The temporal and spatial distribution of three TGF-beta receptor isoforms (RI, RII, and RIII) was analysed in a rabbit zone II flexor tendon wound healing model. This demonstrated that TGF-beta receptors were up-regulated after injury and during repair.74 Receptor production was concentrated in the epitenon, tendon sheath and along the repair site. Peak levels of TGF-beta receptor expression where noted on day 14 and persisted until day 56.

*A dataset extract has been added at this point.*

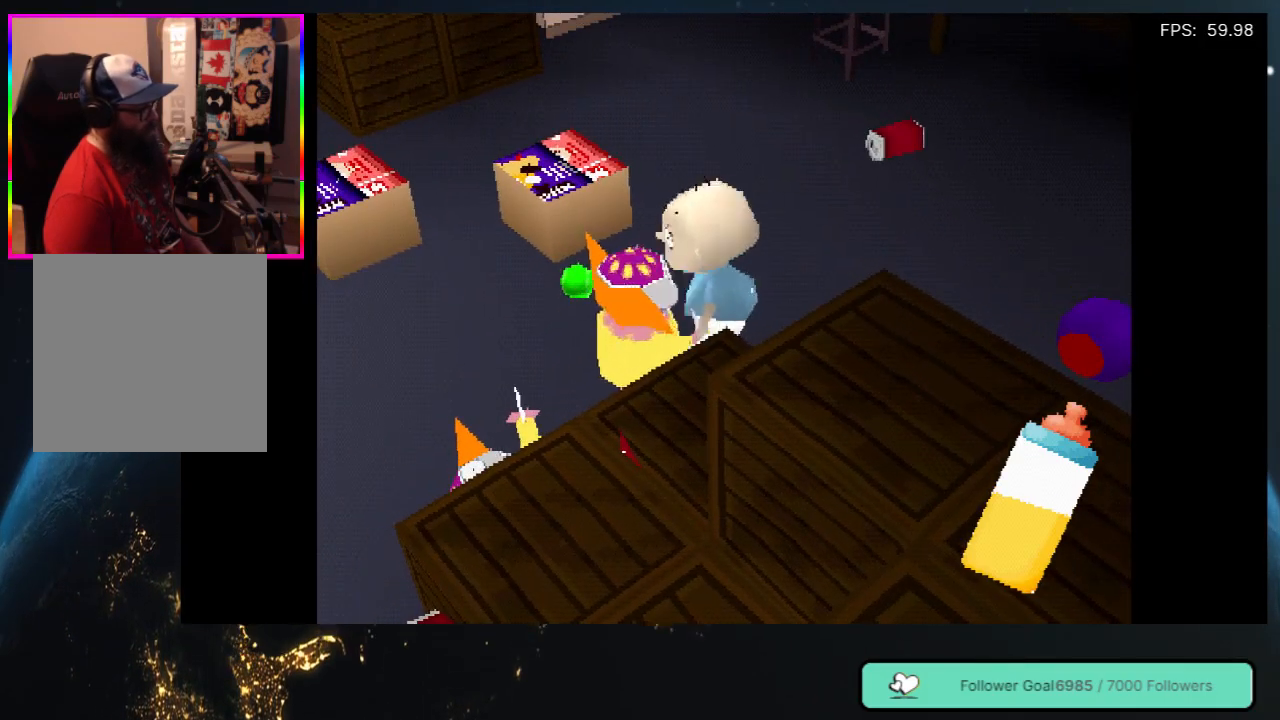
{"buttons": ["DPAD_UP", "DPAD_RIGHT"], "left_stick": "center", "right_stick": "center", "events": [[67, "DPAD_RIGHT", "down"], [167, "DPAD_UP", "up"], [450, "DPAD_UP", "down"]]}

Formation of nitric oxide is an important event in the course of tendon healing, and its inhibition results in chronic inflammation and fibrosis due to an imbalance in TGF-β expression in vivo.75 Examining the expression of inducible nitric oxide synthase (iNOS) and TGF-β in macrophage infiltrates within crush-injured digital flexor tendon and synovium of rats during normal tendon healing, the levels of TGF-β are high at first, and gradually decrease after three weeks of injury.75

Vascular endothelial growth factors
These are important signaling proteins involved in both vasculogenesis and angiogenesis. The broad term 'VEGF' covers a number of proteins from two families, that result from alternate splicing of mRNA from a single, 8 exon, VEGF gene. The most important member is VEGF-A, a glycosylated protein of 46–48 kDa composed of two disulphide-linked subunits. Other members are Placenta growth factor (PIGF), VEGF-B, VEGF-C and VEGF-D. The latter ones were discovered later than VEGF-A, and before their discovery VEGF-A was called just VEGF. All members of the VEGF family stimulate cellular responses by binding to tyrosine kinase receptors (the VEGFRs) on the cell surface, causing them to dimerize and become activated through transphosphorylation, although to different sites, times and extents.76 Bidder et al. using in situ hybridisation in a canine model of tendon injury, identified cell populations within the repair site expressing message for VEGF, suggesting their potential for organising the angiogenic response during the early postoperative phase of wound tendon healing.77 Recently, Pufe et al. demonstrated that VEGF concentrations are negligible in healthy human adult Achilles tendons, but high in ruptured and embryonic ones.

Discussion
In vitro cell-based studies and animal models have clarified the role of single and group of GFs administered to enhance cell proliferation and chemotaxis,78 aid angiogenesis,79 and influence cell differentiation during wound healing.80 Few studies have been conducted to delineate the timing of GF expression during the various phases of the healing process in tendons.19,81 Some authors highlight the necessity to understand the timing of administration of growth factors and their dosage for designing effective growth factor therapy. 5,82 It is necessary to understand the overall reactions which growth factors promote on the various cells involved in tendon healing, considering not only the timing of expression of GFs, but also their up- and down-regulation from the time of injury.83 Some studies considered a single GF during biological tendon healing in relation with cell proliferation and cellularity, without considering others GFs.84 Other studies have characterized the effect of GFs only in vitro,71 while others have characterised the timing of GF expression.85 Further investigations should be conducted to advance our knowledge on expression of GFs during healing before administration of single or multiple GFs in tendon healing trials.

The time course of GF expression is important in wound healing, and a better understanding of how, where, when and for how long such factors are expressed may help in the development of methods to manipulate their expression, accelerate healing, and reduce adhesions. The use of growth factors in soft tissue problems remains, for the time being, largely experimental.